_Exercise details_: Reproduce the text of all the records with "Spotify" replaced by "Apple Music" and everything else unchanged. Leave the pictures out of the answer.
───
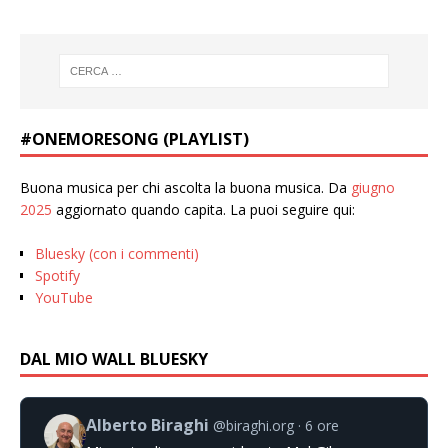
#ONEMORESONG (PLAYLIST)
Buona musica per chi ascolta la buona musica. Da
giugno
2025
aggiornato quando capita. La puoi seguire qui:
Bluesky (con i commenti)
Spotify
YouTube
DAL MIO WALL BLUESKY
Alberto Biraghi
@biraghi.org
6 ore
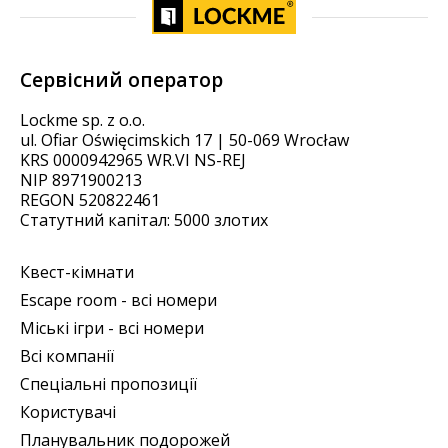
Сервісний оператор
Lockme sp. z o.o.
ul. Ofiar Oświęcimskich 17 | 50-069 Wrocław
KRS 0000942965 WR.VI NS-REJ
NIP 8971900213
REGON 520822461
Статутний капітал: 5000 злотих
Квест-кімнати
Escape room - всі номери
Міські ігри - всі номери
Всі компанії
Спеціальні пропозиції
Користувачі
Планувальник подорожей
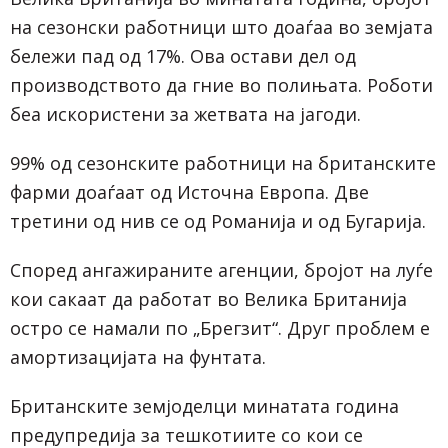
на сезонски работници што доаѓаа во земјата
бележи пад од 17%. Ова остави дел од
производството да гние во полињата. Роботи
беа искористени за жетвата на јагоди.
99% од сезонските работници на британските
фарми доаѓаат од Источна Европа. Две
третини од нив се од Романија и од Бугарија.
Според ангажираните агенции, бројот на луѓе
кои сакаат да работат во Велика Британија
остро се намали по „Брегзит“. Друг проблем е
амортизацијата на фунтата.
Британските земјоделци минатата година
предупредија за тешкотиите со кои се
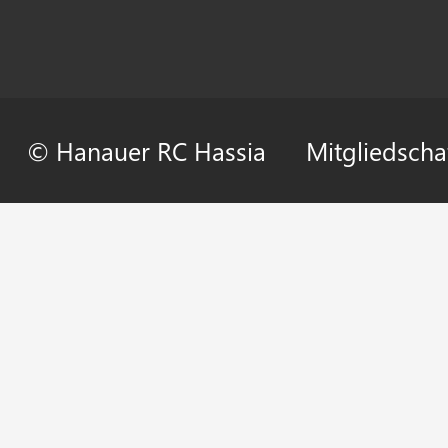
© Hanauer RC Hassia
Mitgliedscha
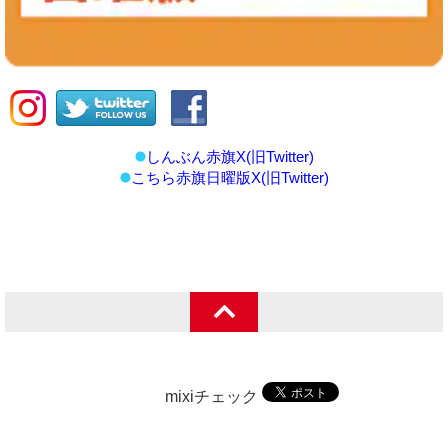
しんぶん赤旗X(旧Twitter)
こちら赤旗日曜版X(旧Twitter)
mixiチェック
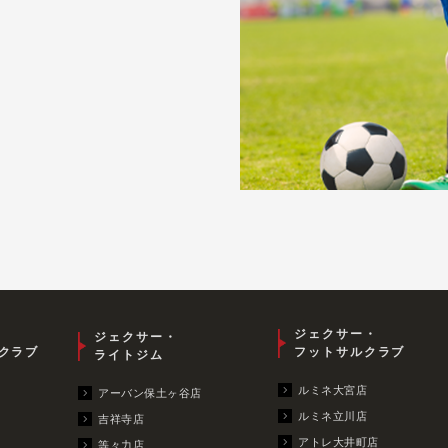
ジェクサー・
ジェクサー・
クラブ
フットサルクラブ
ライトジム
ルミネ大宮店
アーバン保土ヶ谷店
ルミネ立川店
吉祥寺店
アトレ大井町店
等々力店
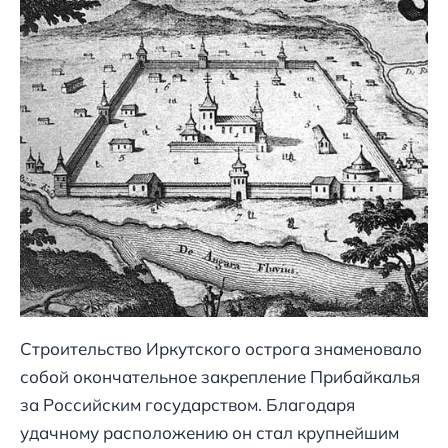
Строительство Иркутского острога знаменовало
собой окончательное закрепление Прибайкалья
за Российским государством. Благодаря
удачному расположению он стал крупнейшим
───
_Task answer_:
#ONEMORESONG (PLAYLIST)
Buona musica per chi ascolta la buona musica. Da
giugno
2025
aggiornato quando capita. La puoi seguire qui:
Bluesky (con i commenti)
Apple Music
YouTube
DAL MIO WALL BLUESKY
Alberto Biraghi
@biraghi.org
6 ore
Сервісний оператор
Lockme sp. z o.o.
ul. Ofiar Oświęcimskich 17 | 50-069 Wrocław
KRS 0000942965 WR.VI NS-REJ
NIP 8971900213
REGON 520822461
Статутний капітал: 5000 злотих
Квест-кімнати
Escape room - всі номери
Міські ігри - всі номери
Всі компанії
Спеціальні пропозиції
Користувачі
Планувальник подорожей
на сезонски работници што доаѓаа во земјата
бележи пад од 17%. Ова остави дел од
производството да гние во полињата. Роботи
беа искористени за жетвата на јагоди.
99% од сезонските работници на британските
фарми доаѓаат од Источна Европа. Две
третини од нив се од Романија и од Бугарија.
Според ангажираните агенции, бројот на луѓе
кои сакаат да работат во Велика Британија
остро се намали по „Брегзит“. Друг проблем е
амортизацијата на фунтата.
Британските земјоделци минатата година
предупредија за тешкотиите со кои се
© Hanauer RC Hassia
Mitgliedscha
しんぶん赤旗X(旧Twitter)
こちら赤旗日曜版X(旧Twitter)
mixiチェック
ジェクサー・
ジェクサー・
クラブ
フットサルクラブ
ライトジム
ルミネ大宮店
アーバン保土ヶ谷店
ルミネ立川店
吉祥寺店
アトレ大井町店
等々力店
Строительство Иркутского острога знаменовало
собой окончательное закрепление Прибайкалья
за Российским государством. Благодаря
удачному расположению он стал крупнейшим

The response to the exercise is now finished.